Helal belli, haram bellidir. Haramlardan kaçınacağız, Allah’ın emirlerini yerine getireceğiz. En başta da namaz emrini. Bu asırda namaz maalesef çok ihmal edilmektedir. Oysa namaz dinin direğidir, İslâm binasının temelidir. Namaz kılmayan kişiye, İslâm’ın diğer hükümlerini anlatsanız da fazla tesiri olmaz, bu temel farzı yerine getirmeyen diğer farzlarda da gevşeklik yapar.
Yine zamanımızda, zekât hakkıyla verilmemekte, miras İslâm’ın hükümlerine göre taksim edilmemektedir. İslâm’ın düşmanları cihat hakikatini unutturmak için trilyonlarca dolar harcamaktadır. İslâm bünyesine sızmış ajanlar, “Haçlılar ülkenize girdiğinde size zarar vermez, karınıza kızınıza ilişmezler” demektedirler. Cihat İslâm’ın zirvesidir. Cihatsız İslâm olmaz. Cihat hakikati ihmal edildiğinde, zillet ve sefalet başlar. Son iki asırda İslâm âleminin durumu bunun delilidir.

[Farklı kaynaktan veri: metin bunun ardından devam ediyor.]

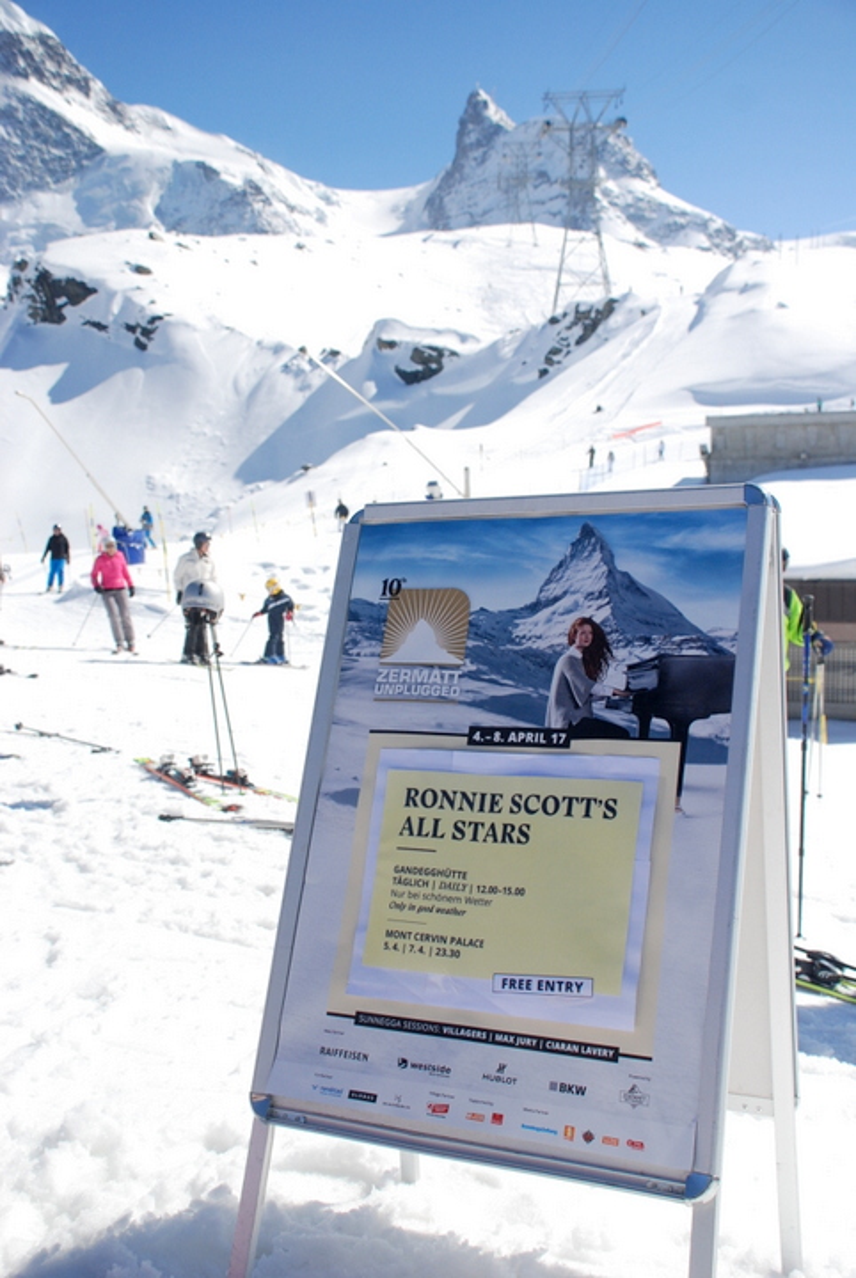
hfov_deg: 37.0
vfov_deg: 53.1
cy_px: 639
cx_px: 428
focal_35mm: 36
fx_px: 1280
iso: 320
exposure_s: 1/3200
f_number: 4
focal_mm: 24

Yine günümüzde sıla-i rahim ihmal edilmekte, İslâm kardeşliğinin gereği yerine getirilmemektedir. Hizipler, meslekler, meşrepler, cemaatler, tarikatlar farklılığı asla ayrışmaya sebep teşkil etmemelidir. Bizler müminiz, muvahhidiz. Dolayısıyla bir olmak, beraber olmak, yekvücut halde bulunmak bizim temel şiarımız olmalıdır.
Müminin bir şiarı da şefkatli, merhametli olmaktır. Fakir fukarayı, yetimleri seveceğiz. Onları koruyup kollayacağız. Onların ihtiyaçlarına koşacağız. Kimsesiz yaşlıların, dulların, mazlumların yardımına koşacağız. Rabbimizin mahlûku olan kuşlara, kedilere ve diğer mahlûkata da kol kanat gereceğiz. Maddî-manevî bütün sıkıntılarımızın temel sebebi, cehalettir. Cehaletle mücadele edeceğiz. Cehaleti alt etmenin yolu, okumak, bilgi sahibi olmaktır. Bilgili insanı şeytan ve şeytanın uşakları kandıramaz.

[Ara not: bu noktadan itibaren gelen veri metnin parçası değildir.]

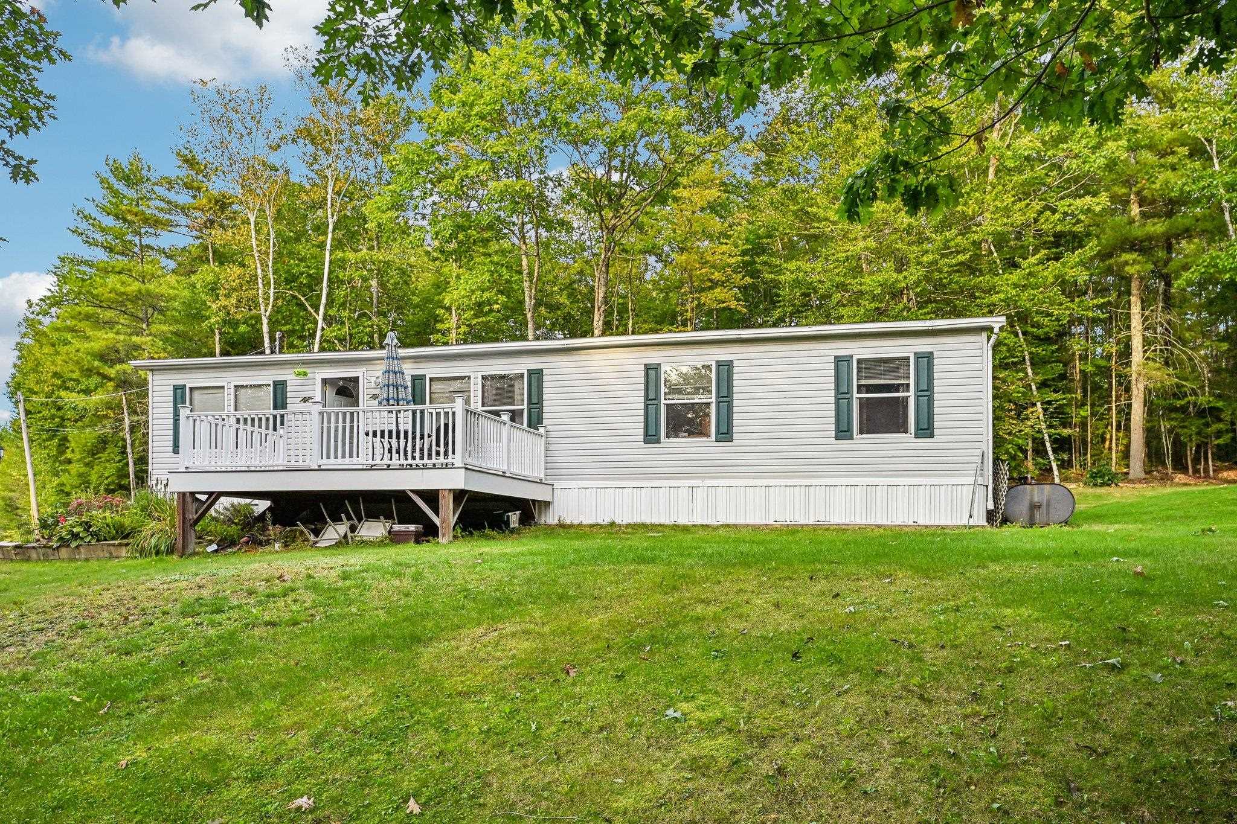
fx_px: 859
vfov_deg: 51.3
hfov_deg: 71.5
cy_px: 412
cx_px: 618
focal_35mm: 25
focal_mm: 25
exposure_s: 1/100
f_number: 8
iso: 400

Bu vatan bize Rabbimizin lütfudur. Hepimizin müşterek sığınağı olan bu vatanı koruyacağız. İslâm’ın düşmanları; hile ile, alavere-dalevere ile bu vatanı elimizden almak, bizi köleleştirmek istiyor. Onların bu oyunlarını bozmalıyız. Bunun yolu da yine dinimize sahip çıkmaktan geçmektedir. “Vatan sevgisi imandandır.” Dinle bağını koparanın gözünde vatan, alınıp satılan bir metadır. O gibi kimseler Alparslan’ın, Sultan Fatih’in, Çanakkale Savaşı’nda, Kurtuluş Savaşı’nda can veren kahramanların ve günümüzde vatanı korumak için canını hiçe sayan yiğitlerin mücadelesini anlayamaz.